NS: If there is not one source of truth in today’s society, how do you decipher what’s real or imagined outside of art? 

 

MA: One source of truth is not how today’s divisive society works. Truth has never been in such short supply as it is today. The bloody fist-fight of the last US election illustrates the sorry state of ‘the truth’ in society and how it can be bent to anyone’s will. That famous truism, ‘Truth is stranger than fiction’, has never been truer.

 

NS: You have said “Fiction and theatricality can be more truthful than documenting reality,” can you explain what this means? 

 

MA: It simply means that when I am sitting in a cinema watching a Kubrick film, or in the theatre watching a Chekhov play, I am moved by the human stories in these artificial scenarios. Most figurative painting is also artificial. Michelangelo’s Sistine Chapel and Caravaggio’s Boy Bitten by a Lizard are artificial yet we are moved. I believe in the stories we tell in images; from the earliest pictures scratched inside a cave 45,000 years ago imagining the animals that would be hunted, to the present day where images that move us are products of the imagination.

 

NS: What do you feel when you look at the 64 works of art in your retrospective, and what do you hope your audiences will feel? 

 

MA: I feel a sense of having completed a long journey from which I set out in 1999. The world has changed, our priorities have changed but the work doesn’t feel dated.

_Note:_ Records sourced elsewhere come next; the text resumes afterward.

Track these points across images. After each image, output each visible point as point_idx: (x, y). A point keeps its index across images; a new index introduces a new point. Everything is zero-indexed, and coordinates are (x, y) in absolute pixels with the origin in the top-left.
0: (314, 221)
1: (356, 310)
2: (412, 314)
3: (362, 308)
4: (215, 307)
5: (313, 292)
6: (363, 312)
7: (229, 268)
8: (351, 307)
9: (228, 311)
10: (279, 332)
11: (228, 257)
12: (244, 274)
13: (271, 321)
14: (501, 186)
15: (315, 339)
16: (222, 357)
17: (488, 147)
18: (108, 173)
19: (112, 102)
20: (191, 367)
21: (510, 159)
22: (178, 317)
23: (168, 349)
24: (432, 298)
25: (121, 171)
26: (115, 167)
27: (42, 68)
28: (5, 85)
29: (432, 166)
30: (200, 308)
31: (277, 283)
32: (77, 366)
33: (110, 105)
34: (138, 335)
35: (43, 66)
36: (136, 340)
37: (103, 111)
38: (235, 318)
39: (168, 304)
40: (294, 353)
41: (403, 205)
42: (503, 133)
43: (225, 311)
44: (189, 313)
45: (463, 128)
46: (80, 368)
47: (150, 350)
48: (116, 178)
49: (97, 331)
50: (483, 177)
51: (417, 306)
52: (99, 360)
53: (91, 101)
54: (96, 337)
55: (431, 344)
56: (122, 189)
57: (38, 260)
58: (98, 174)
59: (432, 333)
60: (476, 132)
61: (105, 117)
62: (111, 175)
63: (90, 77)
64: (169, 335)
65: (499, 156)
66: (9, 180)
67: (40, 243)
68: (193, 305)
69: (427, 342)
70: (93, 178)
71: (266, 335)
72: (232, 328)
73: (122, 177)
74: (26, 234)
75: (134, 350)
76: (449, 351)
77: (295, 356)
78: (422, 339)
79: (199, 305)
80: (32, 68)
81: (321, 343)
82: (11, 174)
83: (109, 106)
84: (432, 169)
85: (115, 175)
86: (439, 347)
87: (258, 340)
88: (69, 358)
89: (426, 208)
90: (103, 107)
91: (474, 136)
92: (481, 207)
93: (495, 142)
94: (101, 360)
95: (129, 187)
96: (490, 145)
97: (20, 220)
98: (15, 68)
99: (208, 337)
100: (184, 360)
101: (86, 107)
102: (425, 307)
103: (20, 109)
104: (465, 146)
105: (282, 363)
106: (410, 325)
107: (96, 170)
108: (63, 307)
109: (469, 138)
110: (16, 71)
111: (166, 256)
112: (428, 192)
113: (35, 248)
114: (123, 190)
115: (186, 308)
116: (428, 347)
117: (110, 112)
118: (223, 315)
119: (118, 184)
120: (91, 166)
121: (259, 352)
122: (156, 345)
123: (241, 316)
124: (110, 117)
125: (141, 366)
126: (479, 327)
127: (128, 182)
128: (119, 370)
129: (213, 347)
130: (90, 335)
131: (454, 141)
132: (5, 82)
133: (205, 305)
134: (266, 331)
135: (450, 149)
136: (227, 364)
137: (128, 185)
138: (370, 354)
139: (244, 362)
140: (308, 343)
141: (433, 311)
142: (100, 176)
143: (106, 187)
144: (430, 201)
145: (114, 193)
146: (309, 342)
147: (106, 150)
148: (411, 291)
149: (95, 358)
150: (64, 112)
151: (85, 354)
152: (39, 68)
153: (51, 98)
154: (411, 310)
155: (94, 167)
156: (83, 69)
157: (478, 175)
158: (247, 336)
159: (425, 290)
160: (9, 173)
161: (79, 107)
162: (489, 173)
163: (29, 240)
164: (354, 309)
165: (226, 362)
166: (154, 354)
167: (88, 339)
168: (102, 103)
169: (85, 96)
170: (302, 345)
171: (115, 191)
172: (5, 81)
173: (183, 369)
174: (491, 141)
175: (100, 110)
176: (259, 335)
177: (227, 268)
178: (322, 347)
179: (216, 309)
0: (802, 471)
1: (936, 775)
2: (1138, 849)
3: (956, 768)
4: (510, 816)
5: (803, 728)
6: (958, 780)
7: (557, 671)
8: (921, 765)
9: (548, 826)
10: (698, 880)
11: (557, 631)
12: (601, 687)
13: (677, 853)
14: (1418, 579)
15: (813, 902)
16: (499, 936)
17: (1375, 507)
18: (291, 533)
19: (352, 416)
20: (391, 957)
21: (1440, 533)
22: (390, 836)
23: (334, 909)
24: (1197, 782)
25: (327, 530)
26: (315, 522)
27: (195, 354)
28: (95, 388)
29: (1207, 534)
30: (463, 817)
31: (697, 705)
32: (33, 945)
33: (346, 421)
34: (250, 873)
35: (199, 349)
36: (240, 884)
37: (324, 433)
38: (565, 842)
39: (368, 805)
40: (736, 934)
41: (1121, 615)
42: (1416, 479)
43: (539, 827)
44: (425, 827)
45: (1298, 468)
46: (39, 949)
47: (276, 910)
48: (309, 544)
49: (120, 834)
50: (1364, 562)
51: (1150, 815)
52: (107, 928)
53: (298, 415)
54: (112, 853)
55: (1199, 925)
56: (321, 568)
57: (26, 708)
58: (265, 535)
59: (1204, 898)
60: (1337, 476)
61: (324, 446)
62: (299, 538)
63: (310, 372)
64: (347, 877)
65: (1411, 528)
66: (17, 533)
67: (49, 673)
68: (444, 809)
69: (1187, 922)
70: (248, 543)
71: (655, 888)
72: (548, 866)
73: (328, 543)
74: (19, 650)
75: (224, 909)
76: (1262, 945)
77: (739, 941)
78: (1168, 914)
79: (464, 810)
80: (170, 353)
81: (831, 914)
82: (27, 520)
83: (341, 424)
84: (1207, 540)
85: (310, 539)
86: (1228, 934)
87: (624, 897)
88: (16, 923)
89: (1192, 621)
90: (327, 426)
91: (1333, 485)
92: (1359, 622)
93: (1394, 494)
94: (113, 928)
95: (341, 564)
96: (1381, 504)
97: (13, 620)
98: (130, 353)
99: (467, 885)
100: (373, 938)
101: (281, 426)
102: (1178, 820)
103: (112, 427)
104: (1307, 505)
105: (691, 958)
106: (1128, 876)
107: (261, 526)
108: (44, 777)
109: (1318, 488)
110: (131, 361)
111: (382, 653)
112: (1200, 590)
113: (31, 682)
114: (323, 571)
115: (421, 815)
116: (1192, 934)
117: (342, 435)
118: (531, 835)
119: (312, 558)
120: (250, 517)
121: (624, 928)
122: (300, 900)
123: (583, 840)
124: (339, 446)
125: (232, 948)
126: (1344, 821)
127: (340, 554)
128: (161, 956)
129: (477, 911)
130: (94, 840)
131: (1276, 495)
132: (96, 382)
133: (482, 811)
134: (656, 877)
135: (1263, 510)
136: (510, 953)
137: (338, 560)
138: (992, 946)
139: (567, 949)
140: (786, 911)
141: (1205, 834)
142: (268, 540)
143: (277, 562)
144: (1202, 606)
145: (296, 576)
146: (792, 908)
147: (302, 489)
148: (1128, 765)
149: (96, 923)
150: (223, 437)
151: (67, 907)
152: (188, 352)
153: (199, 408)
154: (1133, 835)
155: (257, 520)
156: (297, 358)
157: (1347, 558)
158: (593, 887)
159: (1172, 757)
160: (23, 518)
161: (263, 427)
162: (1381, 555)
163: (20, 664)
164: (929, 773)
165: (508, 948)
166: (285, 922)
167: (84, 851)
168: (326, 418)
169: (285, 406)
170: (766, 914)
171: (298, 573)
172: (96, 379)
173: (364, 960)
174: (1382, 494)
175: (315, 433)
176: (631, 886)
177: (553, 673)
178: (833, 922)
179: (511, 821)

It feels as relevant today as when I first started.

 

NS: Out of all the subjects in your retrospective, who has been your favorite to photograph? 

 

MA: Viola Davis was wonderful to work with on her portrait for the cover of TIME magazine. I explained that I wanted her to riff on the idea of ‘joy’ through a smile that was simultaneously  real and artificial. This smile seemed to encapsulate all of Hollywood in its false construct of a real human emotion. Being the consummate actor she is, she struck this balance again and again. When I shoot I like to repeat a gesture over and over like a director taking take after take in the hope that something magic may come through. In this case it did!

 

NS: When you’ve already shot what seems like everyone and everything, what still excites you about your future work? 

 

MA: I hope to be making images until my last breath. Nothing else feels as real or as meaningful to me as making pictures.